Gov. Bill Richardson ordered flags to half staff in the state through Saturday.

Schultz asked residents who saw officers to give them a wave or a smile. Walsh said the feeling around the department Friday was somber.

Members of the community have been donating flowers, calling the department in support, and offering to help the families of the slain officers financially, Walsh said. "We've had an outpouring of support from the community," he said.

Maren Dey, who lives near the shooting scene, said she was awake when the shots began. "To me, it seemed like a gunfight," she said. "It just seemed like it was people shooting back and forth," she said. "It got really intense really fast."

She went out to the porch a while later to find police everywhere. "They were lined up in the streets and driving in the alleys," she said. "It was more police then I've seen for a long time."

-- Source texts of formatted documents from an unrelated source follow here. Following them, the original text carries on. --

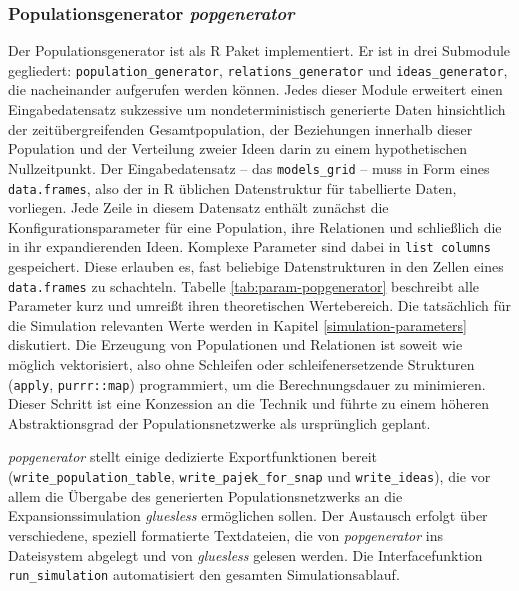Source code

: \documentclass[openany,twoside,twocolumn]{book}
\begin{document}
\hypertarget{popgenerator}{%
\subsubsection{\texorpdfstring{Populationsgenerator \emph{popgenerator}}{Populationsgenerator popgenerator}}\label{popgenerator}}

Der Populationsgenerator ist als R Paket implementiert. Er ist in drei Submodule gegliedert: \texttt{population\_generator}, \texttt{relations\_generator} und \texttt{ideas\_generator}, die nacheinander aufgerufen werden können. Jedes dieser Module erweitert einen Eingabedatensatz sukzessive um nondeterministisch generierte Daten hinsichtlich der zeitübergreifenden Gesamtpopulation, der Beziehungen innerhalb dieser Population und der Verteilung zweier Ideen darin zu einem hypothetischen Nullzeitpunkt. Der Eingabedatensatz -- das \texttt{models\_grid} -- muss in Form eines \texttt{data.frames}, also der in R üblichen Datenstruktur für tabellierte Daten, vorliegen. Jede Zeile in diesem Datensatz enthält zunächst die Konfigurationsparameter für eine Population, ihre Relationen und schließlich die in ihr expandierenden Ideen. Komplexe Parameter sind dabei in \texttt{list\ columns} gespeichert. Diese erlauben es, fast beliebige Datenstrukturen in den Zellen eines \texttt{data.frames} zu schachteln. Tabelle \ref{tab:param-popgenerator} beschreibt alle Parameter kurz und umreißt ihren theoretischen Wertebereich. Die tatsächlich für die Simulation relevanten Werte werden in Kapitel \ref{simulation-parameters} diskutiert. Die Erzeugung von Populationen und Relationen ist soweit wie möglich vektorisiert, also ohne Schleifen oder schleifenersetzende Strukturen (\texttt{apply}, \texttt{purrr::map}) programmiert, um die Berechnungsdauer zu minimieren. Dieser Schritt ist eine Konzession an die Technik und führte zu einem höheren Abstraktionsgrad der Populationsnetzwerke als ursprünglich geplant.

\emph{popgenerator} stellt einige dedizierte Exportfunktionen bereit (\texttt{write\_population\_table}, \texttt{write\_pajek\_for\_snap} und \texttt{write\_ideas}), die vor allem die Übergabe des generierten Populationsnetzwerks an die Expansionssimulation \emph{gluesless} ermöglichen sollen. Der Austausch erfolgt über verschiedene, speziell formatierte Textdateien, die von \emph{popgenerator} ins Dateisystem abgelegt und von \emph{gluesless} gelesen werden. Die Interfacefunktion \texttt{run\_simulation} automatisiert den gesamten Simulationsablauf.
\end{document}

She called her sister Nicole Dey as she was getting off work, and Nicole advised her to hide in the basement until she got home. "The fear was pretty thick," Nicole Dey said. "We stopped at a 7-Eleven after and there were some officers who couldn't even speak."

The last shooting involving Albuquerque police occurred in March, when two officers were wounded in a gun battle after a traffic stop in downtown Albuquerque. Officers John Garcia, 35, and Josh Otzenberger, 25, were each shot twice. The man police said shot them, Scott McMyne, 25, was killed in the shootout. In 2003, Sgt. Carol Oleksak was shot in the head by a mentally ill man who wrested her gun away while she was on foot patrol. The man, Duc Minh Pham, continued walking, brandishing the gun, until other officers shot him to death.


----------